Ancient Grains

Mass market shoppers looking for grains usually end up with wheat, corn, or rice. Natural foods shoppers, however, face a growing number of exotic choices: quinoa, blue corn, SPELT, amarnath, teff, kamut, and chia.

The increasing popularity of "ancient" grains rests on a three- legged base: they appeal to adventurous cooks searching for new textures and tastes; they provide vital alternatives to people who suffer form allergies to more common grains; and they supply a different range of nutrients than whole wheat, corn or rice.

The taste of ancient grains is often distinctive. Modern grains are carefully bred for high yield crops, versatility, and pest resistance, says Bob Quinn, farmer, biochemist, and president of Montana Flour and Grains in Big Sandy, Montana.

Since taste and nutrition are usually secondary concerns, said Quinn, they can be less flavorful than their ancestors, which have been virtually untouched by plant science. This lack of breeding has endeared ancient grains to the macrobiotic community and those who believe a grain's nutritional profile is important.

Grains "come closer than any other vegetable crop to providing an adequate diet," food author Rebecca Woods writes in Quinoa-the Supergrain. "Grains contain all the major nutrient groups needed by the body - carbohydrates, protein, fats, vitamins, and minerals."

Ancient grains are often a richer source of nutrients than conventional grains.

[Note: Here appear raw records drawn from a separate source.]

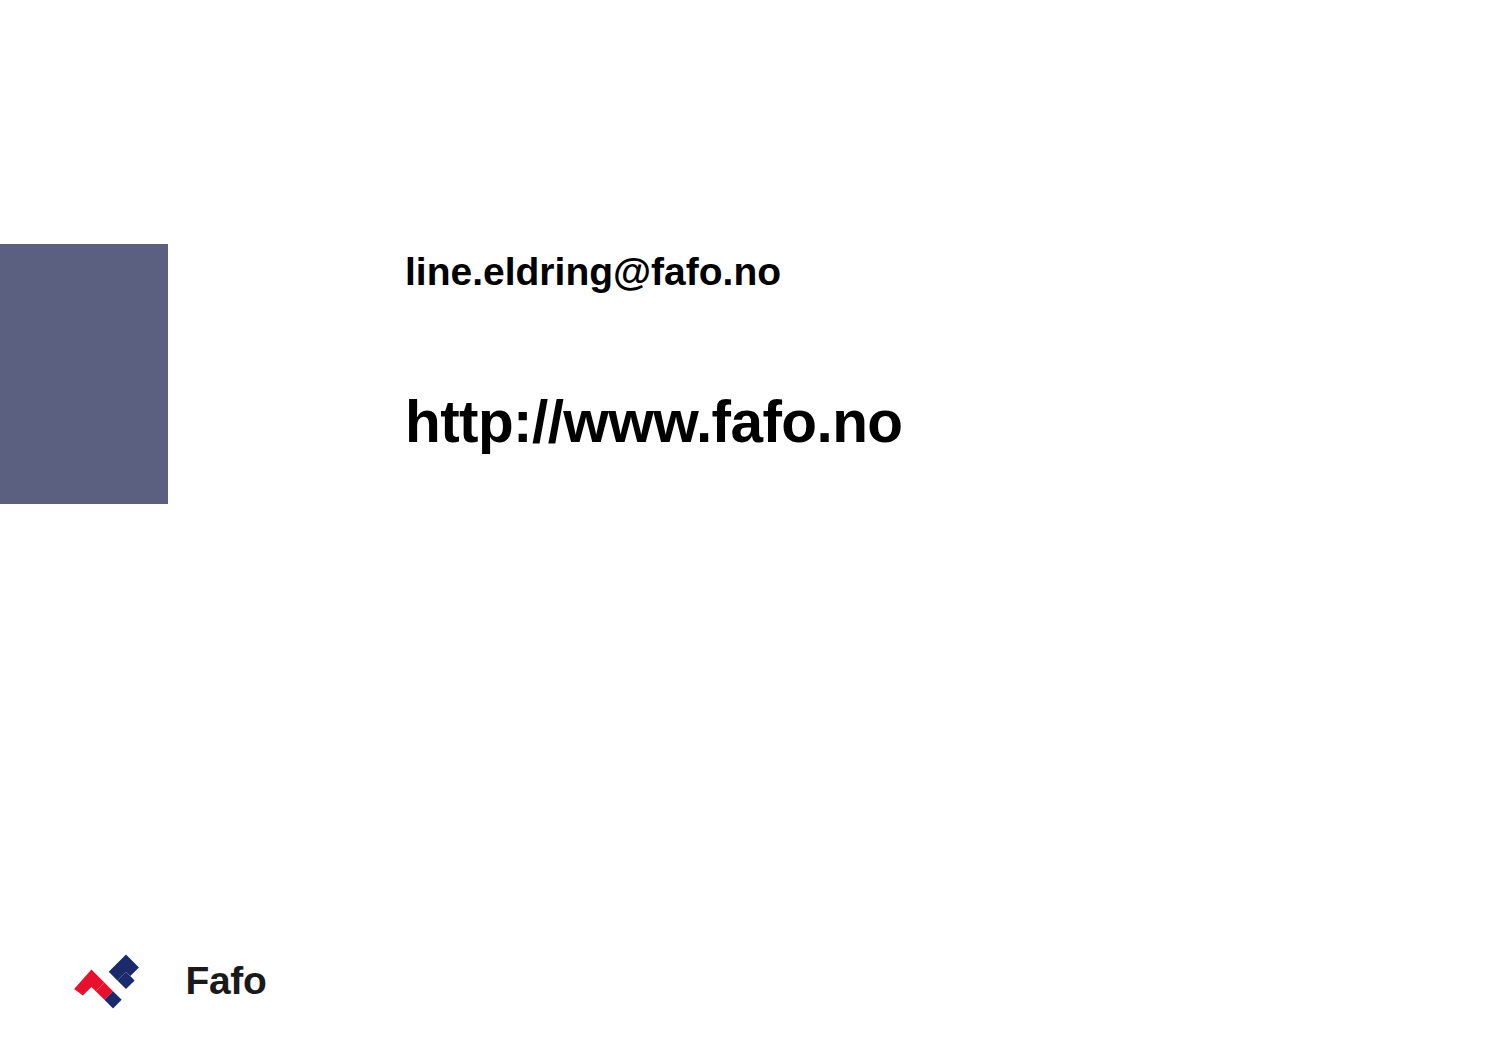line.eldring@fafo.no
http://www.fafo.no
Fafo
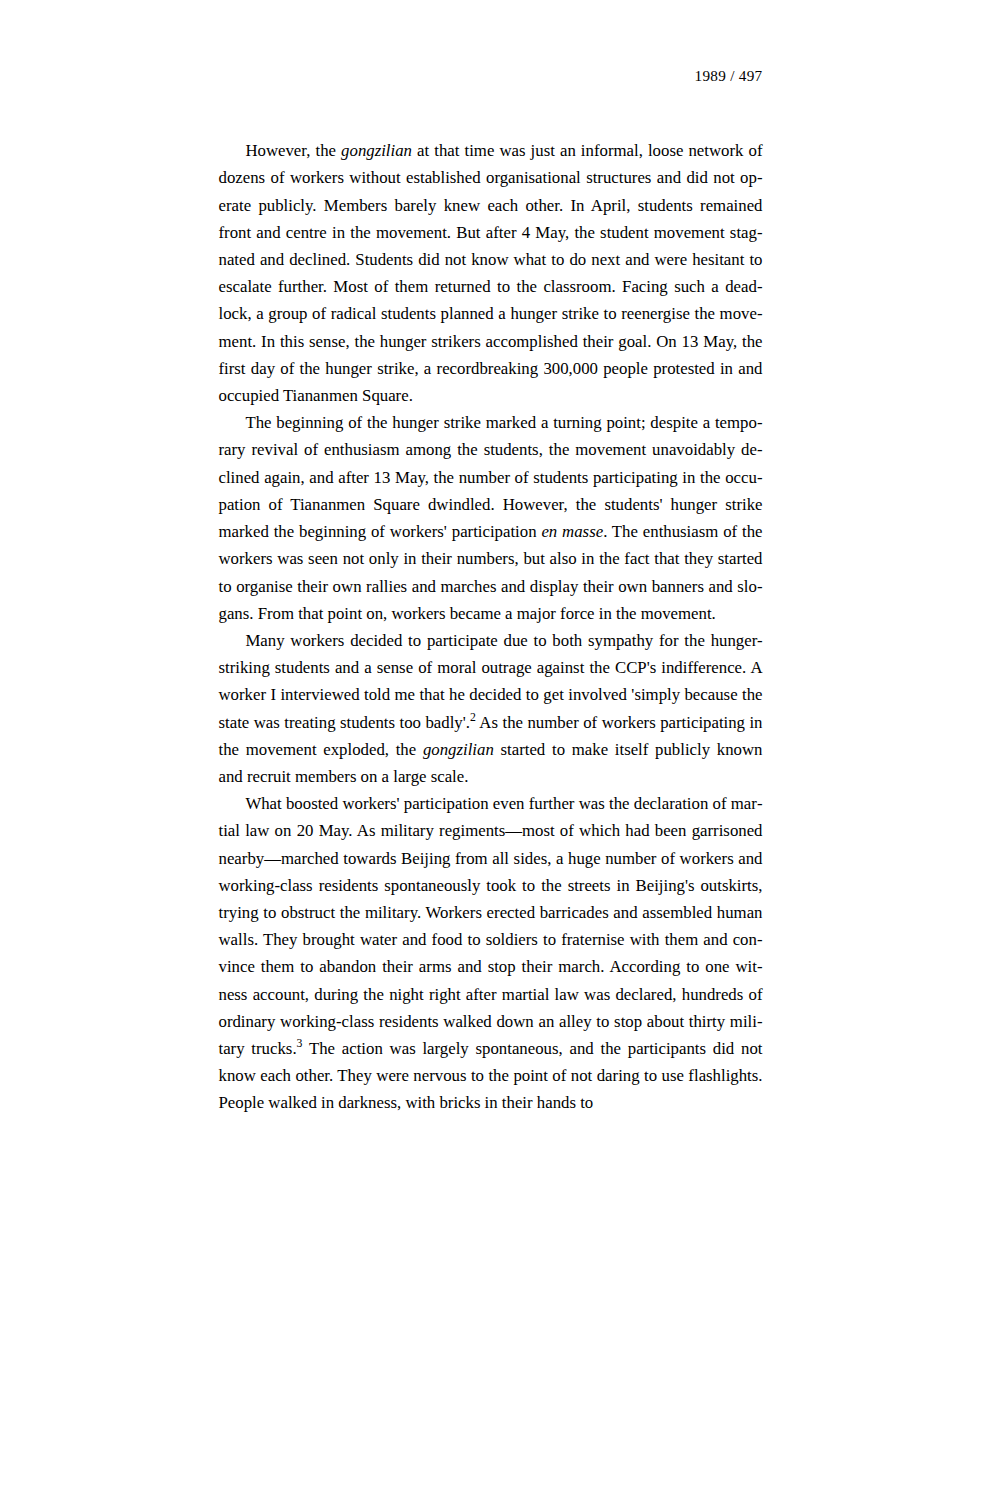1989 / 497
However, the gongzilian at that time was just an informal, loose network of dozens of workers without established organisational structures and did not operate publicly. Members barely knew each other. In April, students remained front and centre in the movement. But after 4 May, the student movement stagnated and declined. Students did not know what to do next and were hesitant to escalate further. Most of them returned to the classroom. Facing such a deadlock, a group of radical students planned a hunger strike to reenergise the movement. In this sense, the hunger strikers accomplished their goal. On 13 May, the first day of the hunger strike, a recordbreaking 300,000 people protested in and occupied Tiananmen Square.
The beginning of the hunger strike marked a turning point; despite a temporary revival of enthusiasm among the students, the movement unavoidably declined again, and after 13 May, the number of students participating in the occupation of Tiananmen Square dwindled. However, the students' hunger strike marked the beginning of workers' participation en masse. The enthusiasm of the workers was seen not only in their numbers, but also in the fact that they started to organise their own rallies and marches and display their own banners and slogans. From that point on, workers became a major force in the movement.
Many workers decided to participate due to both sympathy for the hunger-striking students and a sense of moral outrage against the CCP's indifference. A worker I interviewed told me that he decided to get involved 'simply because the state was treating students too badly'.2 As the number of workers participating in the movement exploded, the gongzilian started to make itself publicly known and recruit members on a large scale.
What boosted workers' participation even further was the declaration of martial law on 20 May. As military regiments—most of which had been garrisoned nearby—marched towards Beijing from all sides, a huge number of workers and working-class residents spontaneously took to the streets in Beijing's outskirts, trying to obstruct the military. Workers erected barricades and assembled human walls. They brought water and food to soldiers to fraternise with them and convince them to abandon their arms and stop their march. According to one witness account, during the night right after martial law was declared, hundreds of ordinary working-class residents walked down an alley to stop about thirty military trucks.3 The action was largely spontaneous, and the participants did not know each other. They were nervous to the point of not daring to use flashlights. People walked in darkness, with bricks in their hands to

Quinoa, for instance, is dubbed the supergrain because researchers have found it can contain up to 50 percent more protein than common grains, as well as higher levels of fat, calcium, phosphorus, iron, and B-Vitamins.

Amaranth, a companion to quinoa, once revered by the Aztecs, has a nutritional file so impressive that it was named one of the world's most promising foods by the National Academy of Sciences. It's high in protein, calcium, iron and fiber, as well as lysine and methionine, amino acids often in short supply in grains. SPELT, mentioned in the Old Testament also tops wheat in protein, amino acids, minerals, and vitamins B-1 and B-2. It is rich in complex carbohydrates and fiber.

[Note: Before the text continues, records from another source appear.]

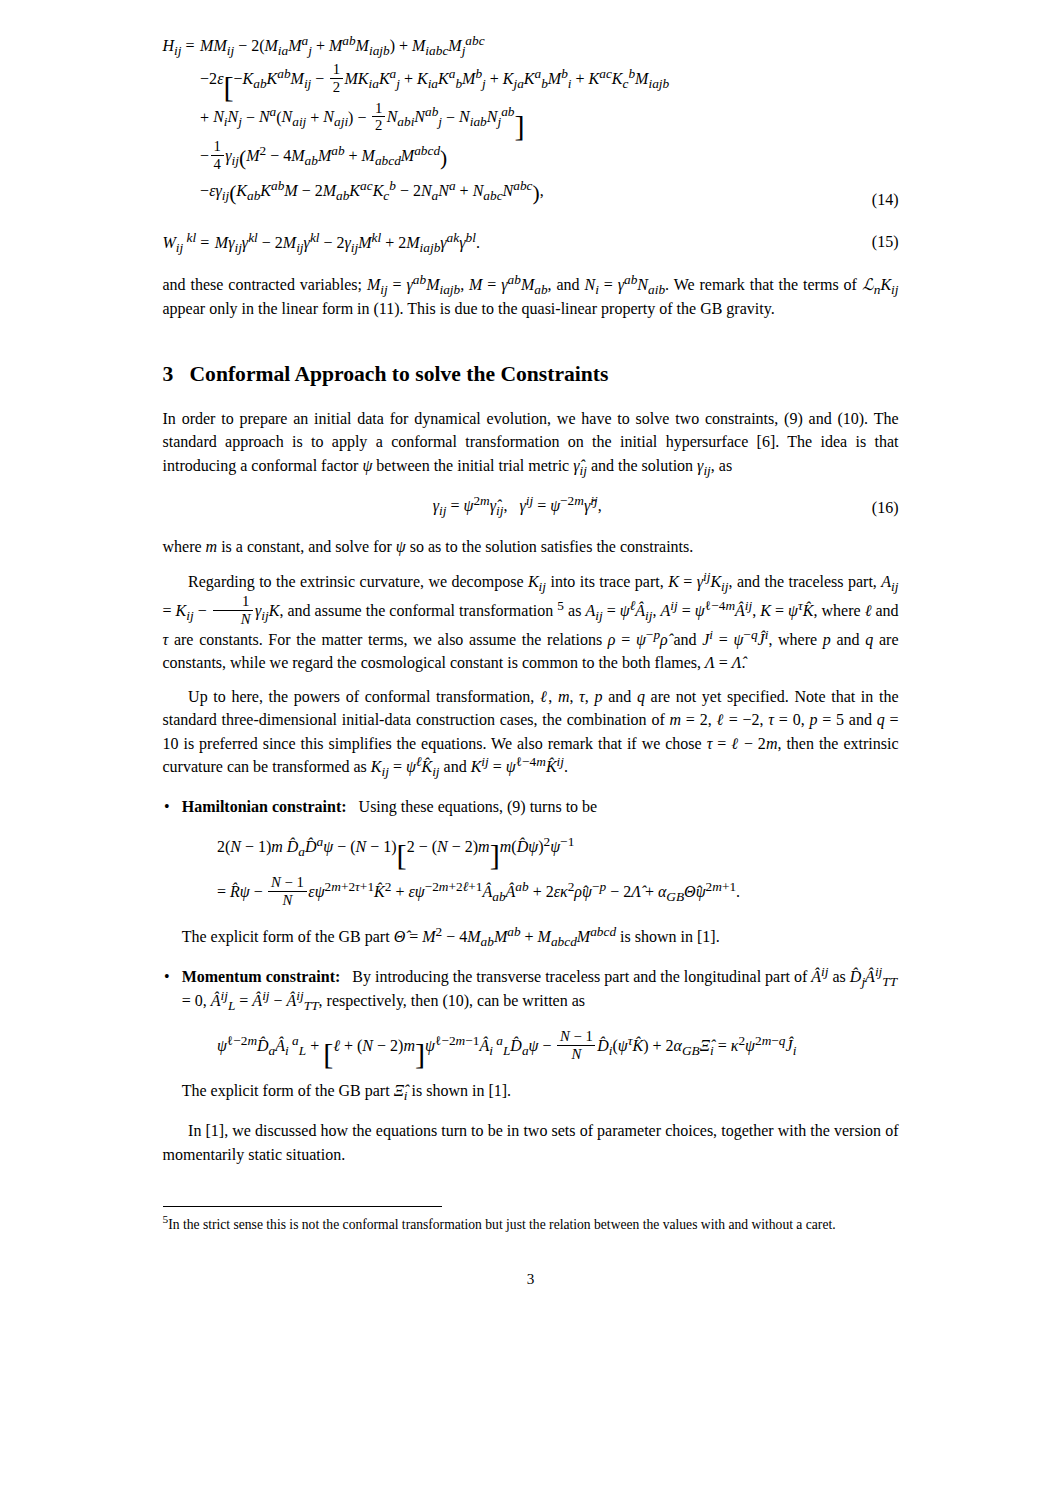Hij = MMij − 2(MiaMaj + MabMiajb) + MiabcMjabc
−2ε[−KabKabMij − 12 MKiaKaj + KiaKabMbj + KjaKabMbi + KacKcbMiajb
+ NiNj − Na(Naij + Naji) − 12 NabiNabj − NiabNjab]
−14 γij(M2 − 4MabMab + MabcdMabcd)
−εγij(KabKabM − 2MabKacKcb − 2NaNa + NabcNabc),
(14)
Wij kl = Mγijγkl − 2Mijγkl − 2γijMkl + 2Miajbγakγbl.
(15)
and these contracted variables; Mij = γabMiajb, M = γabMab, and Ni = γabNaib. We remark that the terms of ℒnKij appear only in the linear form in (11). This is due to the quasi-linear property of the GB gravity.
3 Conformal Approach to solve the Constraints
In order to prepare an initial data for dynamical evolution, we have to solve two constraints, (9) and (10). The standard approach is to apply a conformal transformation on the initial hypersurface [6]. The idea is that introducing a conformal factor ψ between the initial trial metric γ̂ij and the solution γij, as
(16) γij = ψ2mγ̂ij, γij = ψ−2mγ̂ij,
where m is a constant, and solve for ψ so as to the solution satisfies the constraints.
Regarding to the extrinsic curvature, we decompose Kij into its trace part, K = γijKij, and the traceless part, Aij = Kij − 1 N γijK, and assume the conformal transformation 5 as Aij = ψℓÂij, Aij = ψℓ−4mÂij, K = ψτK̂, where ℓ and τ are constants. For the matter terms, we also assume the relations ρ = ψ−pρ̂ and Ji = ψ−qĴi, where p and q are constants, while we regard the cosmological constant is common to the both flames, Λ = Λ̂.
Up to here, the powers of conformal transformation, ℓ, m, τ, p and q are not yet specified. Note that in the standard three-dimensional initial-data construction cases, the combination of m = 2, ℓ = −2, τ = 0, p = 5 and q = 10 is preferred since this simplifies the equations. We also remark that if we chose τ = ℓ − 2m, then the extrinsic curvature can be transformed as Kij = ψℓK̂ij and Kij = ψℓ−4mK̂ij.
Hamiltonian constraint: Using these equations, (9) turns to be
2(N − 1)m D̂aD̂aψ − (N − 1)[2 − (N − 2)m] m(D̂ψ)2ψ−1
= R̂ψ − N − 1 N εψ2m+2τ+1K̂2 + εψ−2m+2ℓ+1ÂabÂab + 2εκ2ρ̂ψ−p − 2Λ̂ + αGBΘ̂ψ2m+1.
The explicit form of the GB part Θ̂ = M2 − 4MabMab + MabcdMabcd is shown in [1].
Momentum constraint: By introducing the transverse traceless part and the longitudinal part of Âij as D̂jÂijTT = 0, ÂijL = Âij − ÂijTT, respectively, then (10), can be written as
ψℓ−2mD̂aÂi aL + [ℓ + (N − 2)m] ψℓ−2m−1Âi aLD̂aψ − N − 1 N D̂i(ψτK̂) + 2αGBΞ̂i = κ2ψ2m−qĴi
The explicit form of the GB part Ξ̂i is shown in [1].
In [1], we discussed how the equations turn to be in two sets of parameter choices, together with the version of momentarily static situation.
5In the strict sense this is not the conformal transformation but just the relation between the values with and without a caret.
3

People react poorly to some grains partly because they have allergic tendencies, but also because most Americans eat the same grains day in and day out fro years until their systems rebel, says Eileen Yoder, Ph.D., director of the International Food Allergy Association in Oak Park, Ill.

"It's important to rotate foods," Yoder says, adding that ancient grains such spelt play an important role in allergy free diets because most people are not overexposed to then and more choices lengthen the food cycle.

Buying alternatives to common grains can also help the environment by indirectly encouraging biodiversity. Modern agriculture encourages monocropping and genetic uniformity because it boosts annual crop yields and makes it easier to fight certain diseases and pests. But the case for biodiversity is strong.

"The staff of life is biodiversity," says Alan Kapular, Ph.D., President of Peace Seeds in Corvallis, Ore., and founder of the University of Connecticut's microbiology department. "The reservoir of potentiality and change depends upon it."

There are other dangers as well. "Although more than 20,000 edible plant species are known, and perhaps 3,000 have been used by mankind throughout history, a mere handful of crops now dominate the world's food supply," says Noel D. Vietmeyer, a world resource expert at the National Academy of Sciences in Washington DC. "This is a dangerously small larder from which to feed a whole planet."

While uniformity has raised crop production it also poses risks when disease strikes, such as Ireland's potato blight and famine in the mid-1880's and the near destruction of the U.S. corn crop by blight in the 1970's.

According to Quinn, many modern grains also need more water, chemical fertilizers, insecticides or herbicides than ancient grains.

 

Mark Lawton

Modern Market Rediscovers Ancient Grains

Natural Foods Merchandiser, July 1991.